● Exercise directions
Range to output from the entries below: the line containing "right ankle: (78, 854)" through the line containing "right eye: (302, 736)". Set it down exactly, ends included, nothing else.

Extracted data entries:
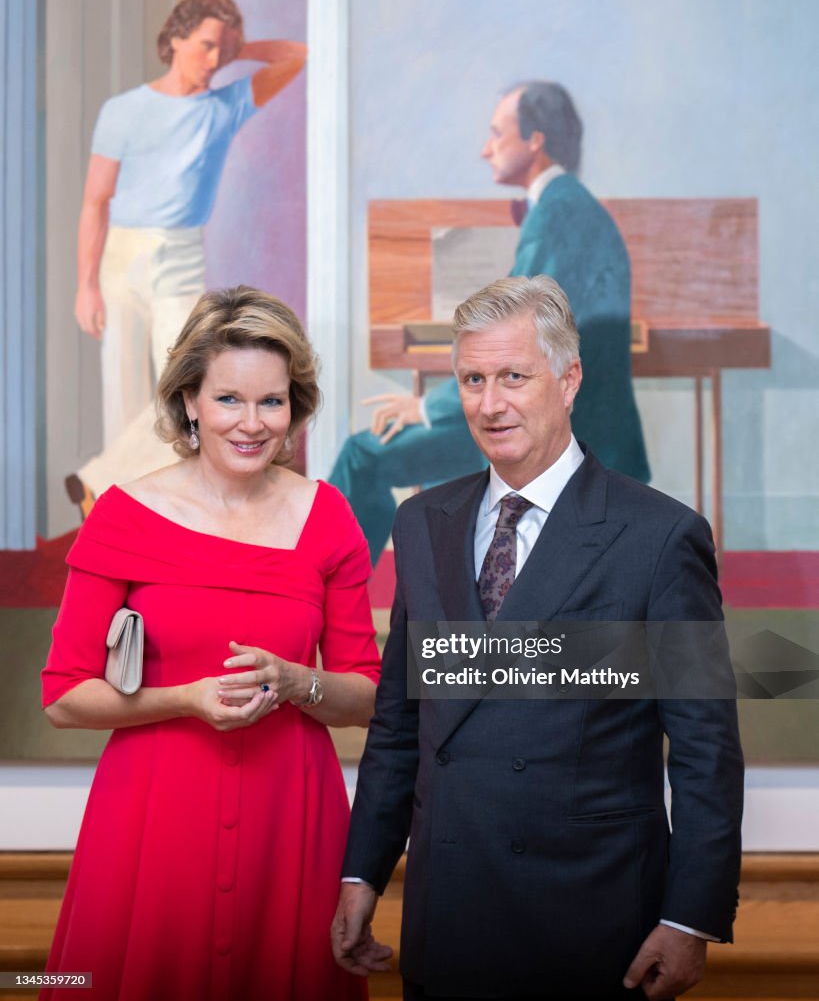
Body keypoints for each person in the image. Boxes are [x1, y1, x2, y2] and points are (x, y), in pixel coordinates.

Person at [331, 276, 743, 1000]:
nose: (490, 404)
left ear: (568, 377)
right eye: (472, 380)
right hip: (447, 913)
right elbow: (399, 723)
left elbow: (706, 749)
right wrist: (363, 870)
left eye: (513, 377)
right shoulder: (422, 524)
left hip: (594, 919)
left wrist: (691, 916)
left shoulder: (659, 536)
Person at [43, 287, 379, 1000]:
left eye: (272, 402)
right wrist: (184, 700)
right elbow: (65, 695)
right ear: (189, 400)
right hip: (151, 819)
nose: (252, 424)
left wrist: (297, 682)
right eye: (229, 399)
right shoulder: (123, 517)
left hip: (291, 820)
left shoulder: (328, 518)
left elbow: (366, 695)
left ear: (295, 407)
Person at [329, 80, 649, 568]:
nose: (485, 149)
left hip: (556, 431)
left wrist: (426, 405)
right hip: (554, 416)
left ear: (535, 140)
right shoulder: (567, 205)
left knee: (363, 454)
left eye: (497, 134)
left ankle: (327, 596)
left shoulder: (558, 212)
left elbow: (516, 344)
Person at [67, 0, 306, 518]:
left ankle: (99, 484)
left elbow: (297, 56)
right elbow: (94, 200)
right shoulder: (123, 110)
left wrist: (241, 45)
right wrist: (85, 283)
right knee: (123, 392)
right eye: (205, 45)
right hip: (120, 256)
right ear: (174, 39)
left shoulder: (229, 103)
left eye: (225, 48)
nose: (215, 59)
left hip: (177, 254)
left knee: (182, 386)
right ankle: (120, 513)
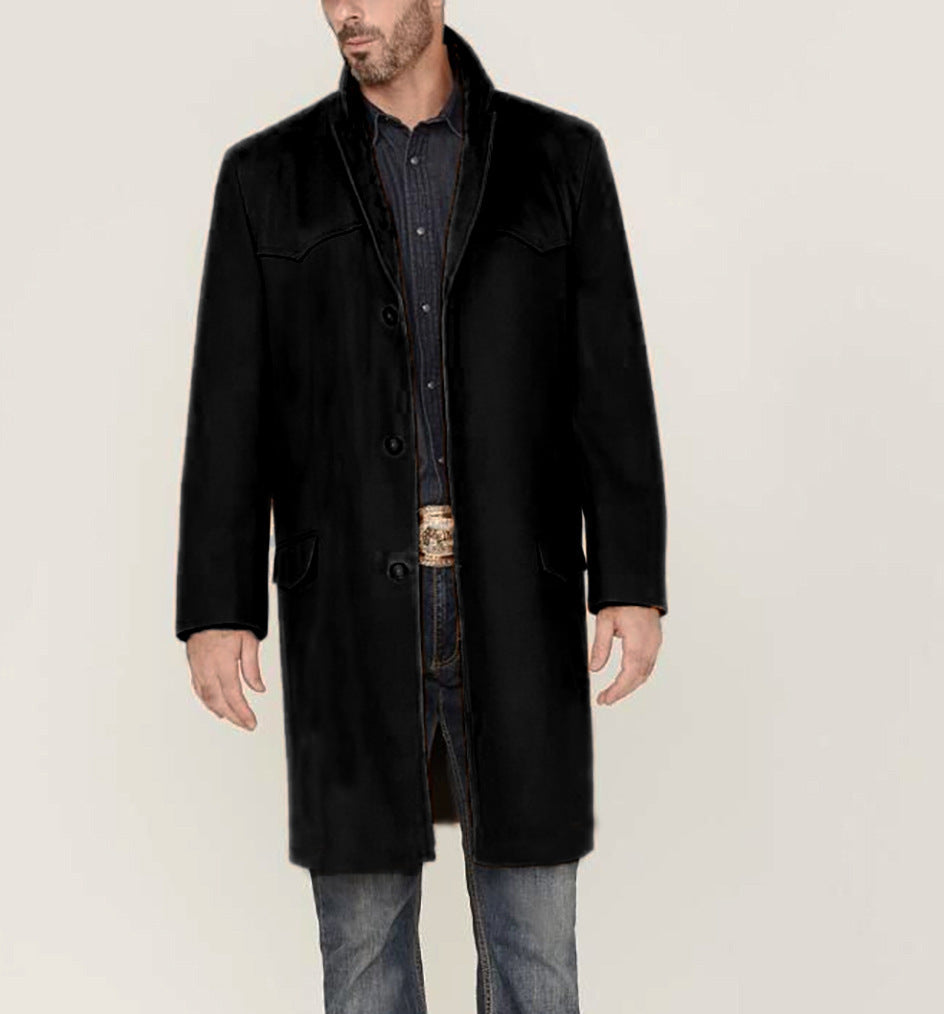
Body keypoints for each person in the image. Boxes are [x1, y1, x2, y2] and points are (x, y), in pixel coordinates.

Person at [175, 3, 668, 1012]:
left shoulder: (558, 159)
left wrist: (630, 578)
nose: (345, 13)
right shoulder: (267, 177)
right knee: (363, 951)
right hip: (349, 612)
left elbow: (607, 378)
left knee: (535, 945)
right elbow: (232, 403)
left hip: (516, 597)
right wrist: (217, 605)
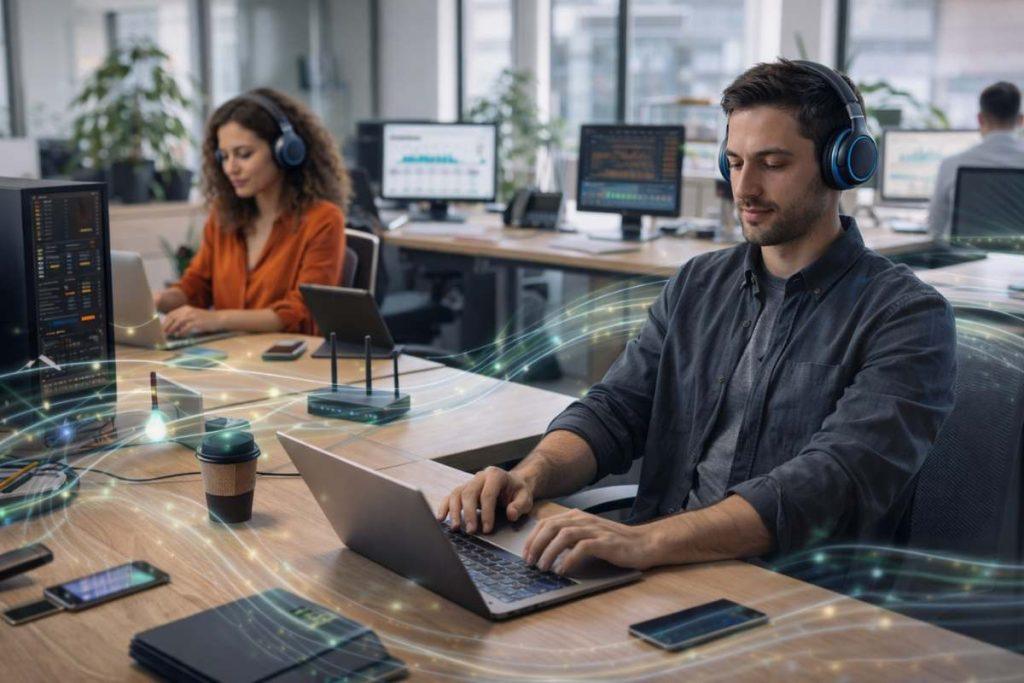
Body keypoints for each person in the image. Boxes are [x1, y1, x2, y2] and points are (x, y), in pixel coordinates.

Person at [438, 59, 957, 576]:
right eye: (734, 162)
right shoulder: (698, 284)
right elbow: (616, 409)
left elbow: (830, 481)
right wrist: (530, 476)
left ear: (843, 164)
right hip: (657, 566)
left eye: (772, 164)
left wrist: (647, 541)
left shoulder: (907, 317)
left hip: (785, 594)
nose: (745, 188)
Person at [154, 88, 350, 336]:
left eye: (244, 154)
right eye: (224, 157)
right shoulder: (223, 217)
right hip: (234, 359)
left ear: (285, 152)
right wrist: (160, 299)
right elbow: (197, 286)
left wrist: (217, 319)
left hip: (291, 365)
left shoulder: (322, 219)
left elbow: (300, 310)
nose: (230, 168)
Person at [928, 81, 1024, 240]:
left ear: (980, 119)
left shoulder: (952, 165)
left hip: (963, 262)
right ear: (1021, 120)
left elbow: (936, 229)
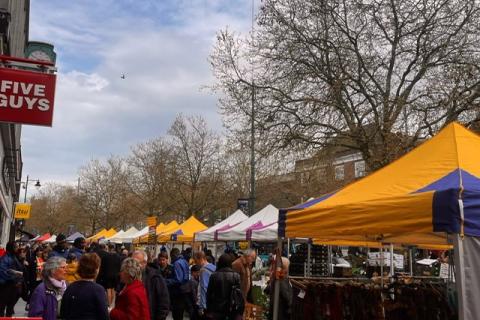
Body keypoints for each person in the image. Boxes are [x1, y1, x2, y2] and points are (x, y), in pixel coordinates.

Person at [60, 253, 108, 320]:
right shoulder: (98, 290)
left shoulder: (71, 287)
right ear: (96, 269)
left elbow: (63, 313)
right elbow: (104, 315)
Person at [132, 250, 170, 320]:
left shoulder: (155, 277)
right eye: (132, 263)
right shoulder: (129, 275)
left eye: (136, 263)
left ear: (144, 263)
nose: (133, 266)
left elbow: (164, 301)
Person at [206, 253, 243, 320]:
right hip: (231, 308)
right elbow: (239, 295)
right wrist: (240, 312)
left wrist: (209, 310)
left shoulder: (214, 276)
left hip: (216, 308)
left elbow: (209, 294)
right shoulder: (236, 275)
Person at [0, 242, 23, 316]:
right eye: (16, 247)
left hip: (13, 286)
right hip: (6, 286)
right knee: (2, 308)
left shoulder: (14, 257)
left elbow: (19, 269)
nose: (17, 248)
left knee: (10, 308)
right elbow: (3, 272)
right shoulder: (5, 258)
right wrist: (15, 275)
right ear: (11, 248)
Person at [166, 248, 190, 320]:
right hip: (184, 290)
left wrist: (166, 281)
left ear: (174, 255)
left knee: (177, 314)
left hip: (178, 291)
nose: (171, 258)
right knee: (180, 313)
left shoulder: (177, 263)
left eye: (171, 256)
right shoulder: (185, 261)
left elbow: (178, 279)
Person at [194, 251, 216, 318]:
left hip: (204, 303)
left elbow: (203, 288)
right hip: (212, 301)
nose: (196, 263)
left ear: (200, 259)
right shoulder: (214, 267)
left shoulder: (203, 270)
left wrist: (202, 307)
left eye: (196, 260)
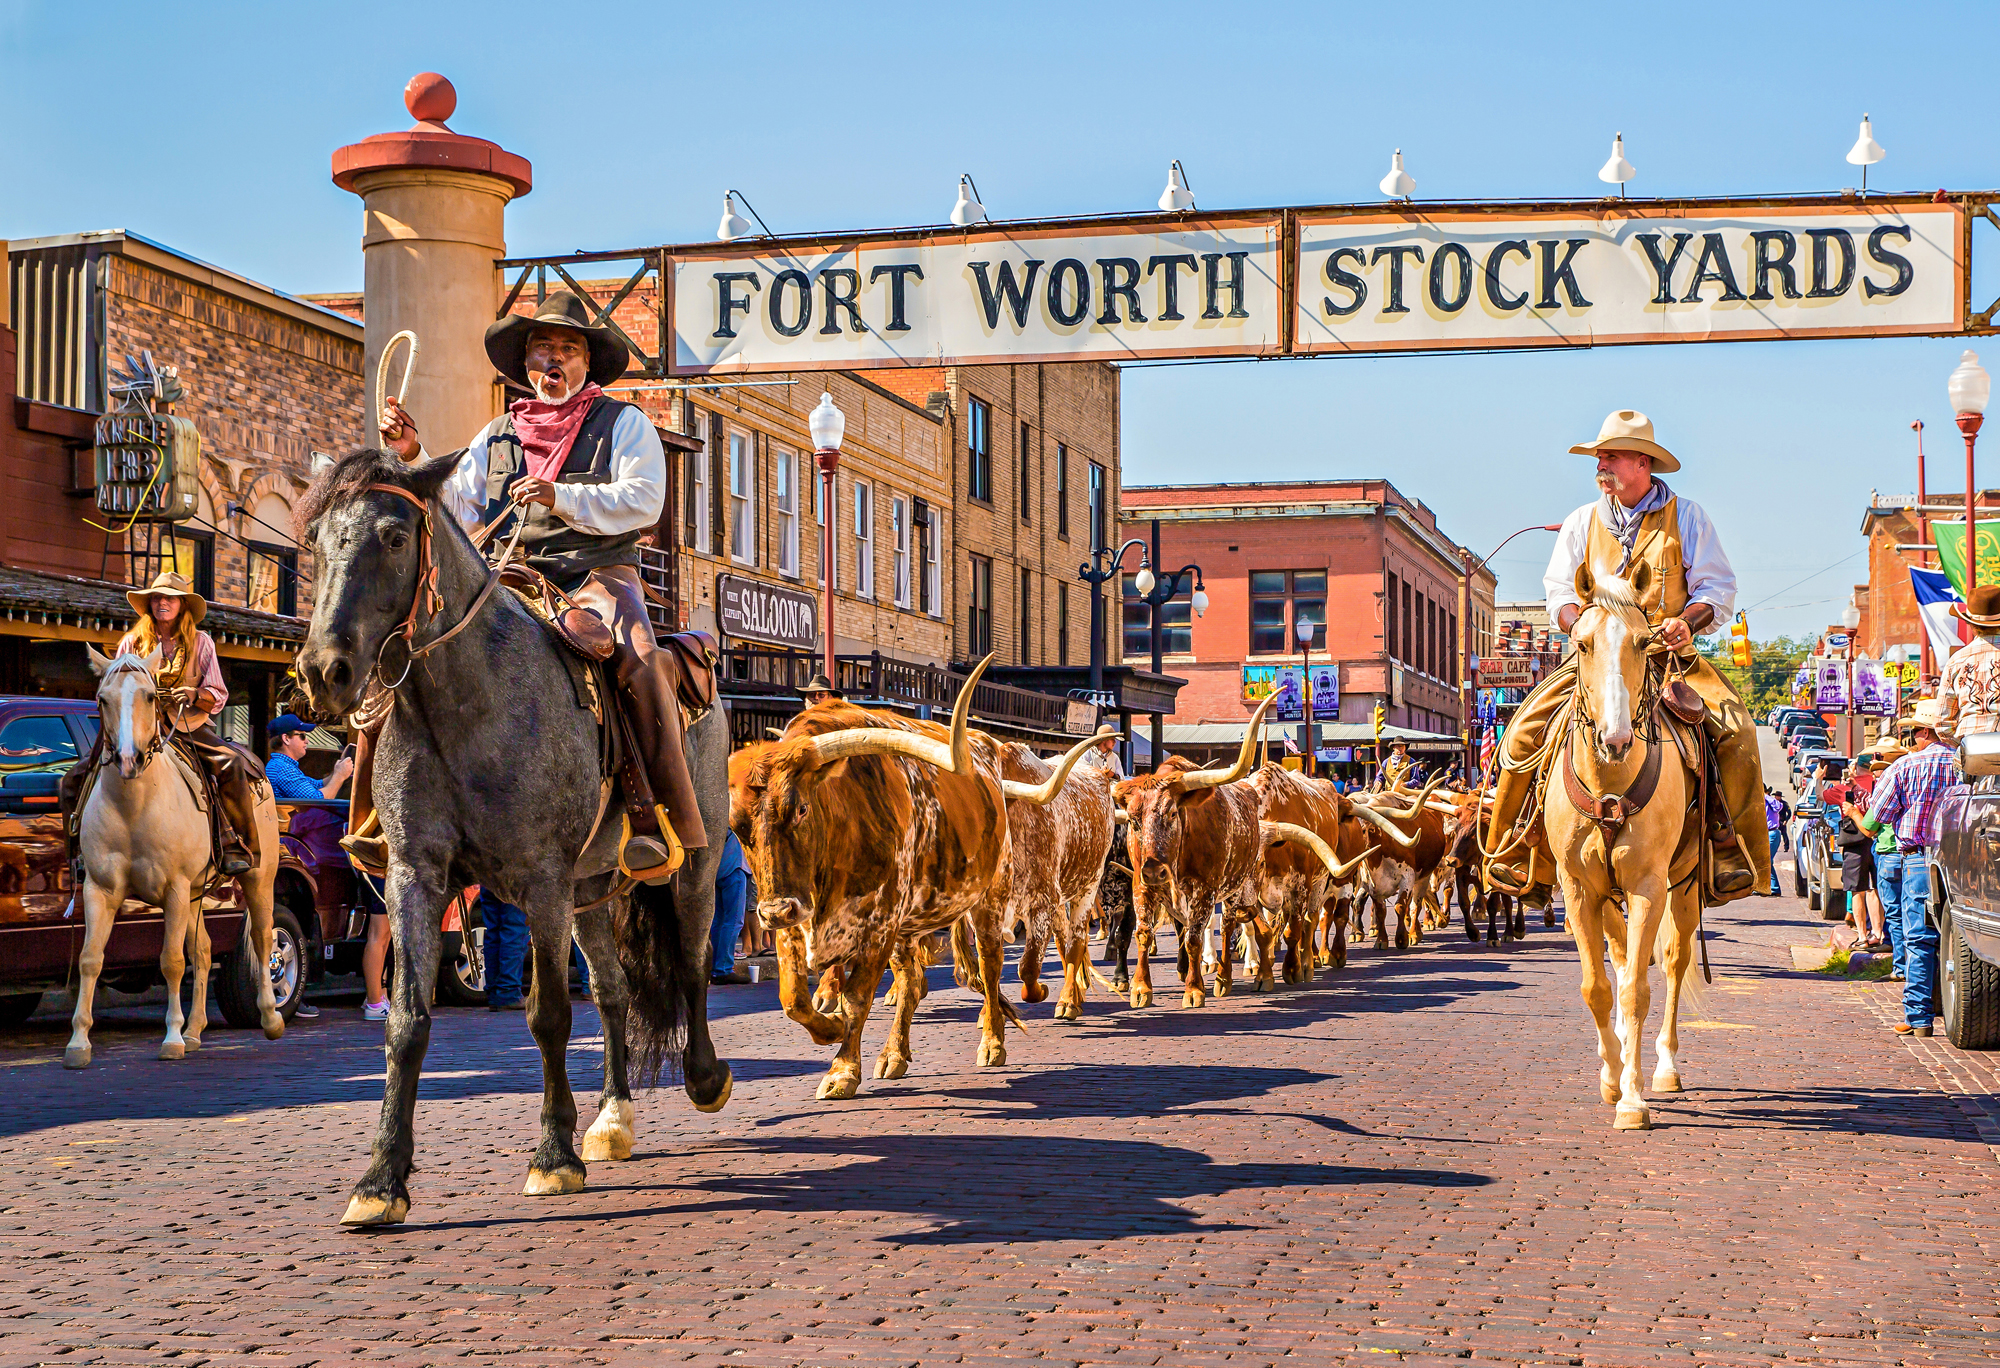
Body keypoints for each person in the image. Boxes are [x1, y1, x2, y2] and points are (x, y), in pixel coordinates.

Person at [363, 290, 705, 881]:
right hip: (505, 580)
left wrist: (560, 495)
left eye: (566, 349)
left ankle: (658, 820)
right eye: (542, 348)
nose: (553, 360)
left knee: (643, 660)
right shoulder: (495, 434)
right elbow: (454, 510)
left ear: (585, 363)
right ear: (525, 364)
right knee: (402, 652)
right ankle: (378, 818)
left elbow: (645, 499)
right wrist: (412, 454)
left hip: (596, 575)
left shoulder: (624, 423)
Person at [1485, 410, 1763, 901]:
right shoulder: (1580, 521)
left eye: (1611, 455)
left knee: (1735, 729)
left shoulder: (1688, 517)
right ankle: (1516, 847)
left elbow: (1717, 588)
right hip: (1595, 661)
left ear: (1643, 463)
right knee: (1524, 730)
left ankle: (1728, 847)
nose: (1601, 462)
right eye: (1599, 455)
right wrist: (1581, 627)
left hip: (1667, 658)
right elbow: (1557, 594)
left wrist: (1686, 622)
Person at [59, 572, 265, 877]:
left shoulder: (201, 643)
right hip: (136, 727)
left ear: (182, 605)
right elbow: (115, 687)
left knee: (231, 763)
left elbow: (218, 694)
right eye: (157, 598)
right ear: (149, 605)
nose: (162, 603)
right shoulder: (131, 642)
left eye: (169, 598)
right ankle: (78, 854)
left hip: (189, 726)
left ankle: (237, 845)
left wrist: (195, 693)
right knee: (72, 779)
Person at [1857, 699, 1956, 1037]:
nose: (1911, 738)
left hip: (1918, 856)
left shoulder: (1906, 767)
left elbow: (1879, 815)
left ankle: (1919, 1018)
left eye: (1913, 732)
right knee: (1960, 937)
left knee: (1918, 936)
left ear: (1925, 731)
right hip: (1961, 857)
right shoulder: (1963, 763)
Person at [1942, 583, 2000, 736]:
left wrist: (1962, 746)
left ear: (1971, 624)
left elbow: (1942, 723)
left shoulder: (1956, 661)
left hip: (1972, 746)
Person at [265, 715, 353, 801]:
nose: (307, 741)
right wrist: (339, 776)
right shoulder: (283, 769)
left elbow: (317, 784)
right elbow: (317, 802)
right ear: (286, 738)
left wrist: (339, 770)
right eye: (302, 736)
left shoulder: (280, 765)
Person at [474, 887, 530, 1011]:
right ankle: (508, 993)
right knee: (514, 930)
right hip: (513, 875)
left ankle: (494, 995)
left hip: (487, 877)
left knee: (493, 933)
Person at [710, 832, 751, 985]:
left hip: (719, 871)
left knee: (719, 921)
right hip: (735, 868)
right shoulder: (735, 823)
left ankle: (715, 968)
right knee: (734, 921)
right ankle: (723, 969)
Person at [1764, 786, 1784, 896]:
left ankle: (1774, 888)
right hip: (1764, 834)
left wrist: (1765, 795)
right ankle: (1770, 887)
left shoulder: (1769, 801)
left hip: (1772, 833)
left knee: (1767, 860)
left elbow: (1778, 807)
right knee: (1766, 861)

● Task response
right ankle: (78, 854)
left hip: (189, 726)
left ankle: (237, 845)
left wrist: (195, 693)
right knee: (72, 779)
Person at [1857, 699, 1956, 1037]:
nose: (1911, 738)
left hip: (1918, 856)
left shoulder: (1906, 767)
left elbow: (1879, 815)
left ankle: (1919, 1018)
left eye: (1913, 732)
right knee: (1960, 937)
left knee: (1918, 936)
left ear: (1925, 731)
right hip: (1961, 857)
right shoulder: (1963, 763)
Person at [1942, 583, 2000, 736]:
left wrist: (1962, 746)
left ear: (1971, 624)
left elbow: (1942, 723)
left shoulder: (1956, 661)
left hip: (1972, 746)
Person at [265, 715, 353, 801]:
nose: (307, 741)
right wrist: (339, 776)
right shoulder: (283, 769)
left elbow: (317, 784)
right elbow: (317, 802)
right ear: (286, 738)
left wrist: (339, 770)
right eye: (302, 736)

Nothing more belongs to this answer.